Bu noktadan hareketle 21. yüzyılın başında yani 2007 yılı sonundan itibaren kapitalist dünya sisteminin yeni derin ve büyük bir iktisadî kriz yaşamaya başlaması genelde kapitalizmin iç dinamiklerinin kaçınılmaz bir sonucu olsa da özelde 1970'li yıllardan itibaren uygulanagelen neoliberal iktisat politikalarının bir ürünü olduğu söylenebilir. Elan yaşanmakta olan dünya iktisadî krizini çözmeye yönelik şu ana kadar devreye sokulan ve ağırlıklı olarak monetarist iktisadî politikalar niteliğine sahip uygulamaların pek de işe yaramamış olduğu görüntüsünü vermesi Keynesyen iktisat politikalarının da bir iktisadî politika bileşeni olarak devreye sokulup sokulmaması tartışmalarını gündeme oturtmuştur. Tam da bu aşamada yani 2007 yılından bu yana sürmekte olan iktisadî krize çözüm bulma arayışında Keynesyen iktisat politikalarının yararlılığının söz konusu edilebilmesi bu politika uygulamasının devreye sokulduğu dünya iktisadî konjonktürünün hatırlanmasını kaçınılmaz kılmaktadır. Bir başka deyişle Keynesyen iktisat politikalarının uygulandığı dönemde elde ettiği bir başarıdan söz edilecekse bu başarı söz konusu iktisadî politika uygulamalarının ilgili dönemde yaşanan sorunlar ve münhasıran bu sorunlara yönelik politika uygulamaları olması nedeniyledir. Bunun yanı sıra 1939-1945 yılları arasında yaşanan II. Savaş'ın da Keynesyen iktisadî politikaların başarı elde etmesinde hiç tereddütsüz katkıda bulunduğu da ayrıca unutulmamalıdır.

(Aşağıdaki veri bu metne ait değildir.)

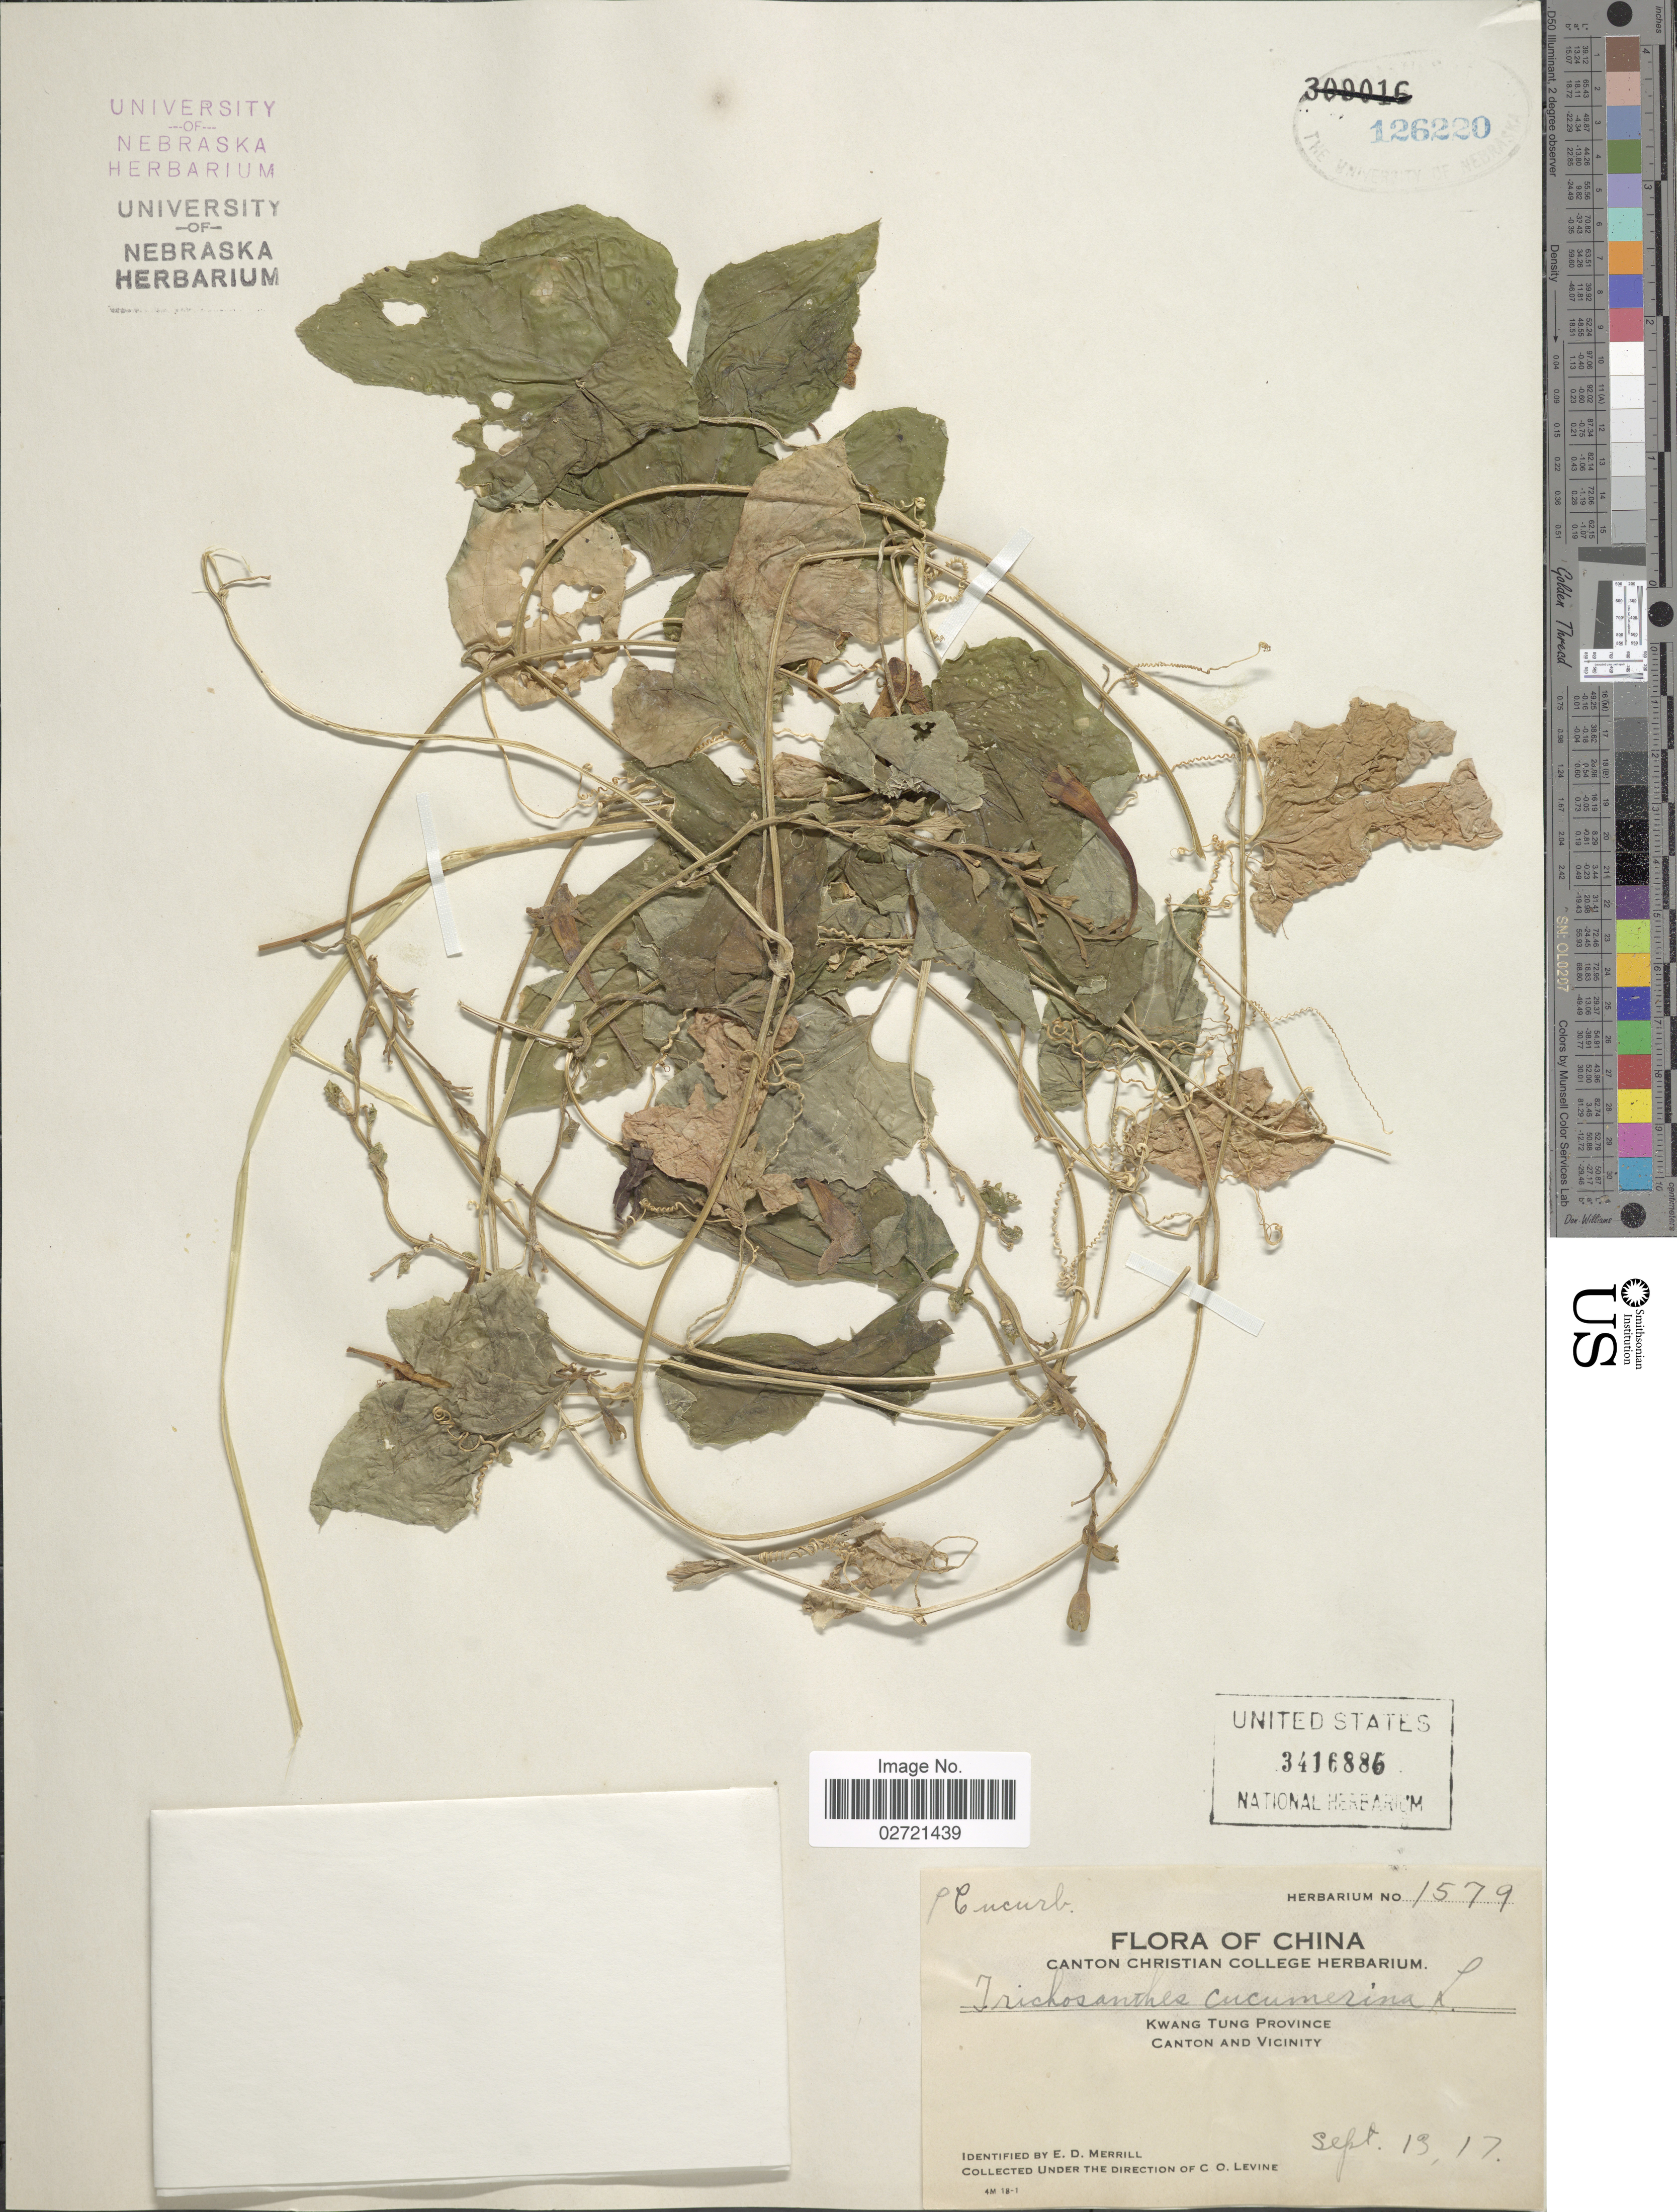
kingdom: Plantae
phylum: Tracheophyta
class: Magnoliopsida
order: Cucurbitales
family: Cucurbitaceae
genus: Trichosanthes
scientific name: Trichosanthes cucumerina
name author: L.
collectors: C. O. Levine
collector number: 1579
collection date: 1917-09-13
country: China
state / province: Guangdong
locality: Kwang Tung Province, Canton and Vicinity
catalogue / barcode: US 3416886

Bu nedenle 1929 ve 2007 yılı iktisadî krizlerini yaratan dünya iktisadî koşullarının beraberinde getirdiği sorunların ve gelişmelerin farklılığı veri iken şu günlerde yaşanmakta olan iktisadî sorunlara yönelik uygulamaların pek de etkin olmaması karşısında Keynesyen iktisadî politikaların tereddütsüz devreye sokulması biçimindeki tartışmaların çok da rasyonel olduğu söylenemez.
Yapılan bu derlemede hâlihazırda yaşanmakta olan iktisadî krize ilişkin Keynes çözümlemelerini ön plâna çıkaran metinlerin ortaya konması hedefi güdülmemiştir. Hedeflenen Genel Teori'de yer alıp da yaygın olarak üzerinde fazlaca durulmamış konuların günümüzdeki iktisadî gelişmeler veri iken bir kez daha ele alınması ve değerlendirilmesine yöneliktir. Hâl bu olduğunda derlemede yer alan çalışmaların sürmekte olan iktisadî krizin çözümüne yönelik Keynes İktisadı'na başvurulup vurulmaması gereği tartışmalarına da ışık tutacağına inanılmaktadır.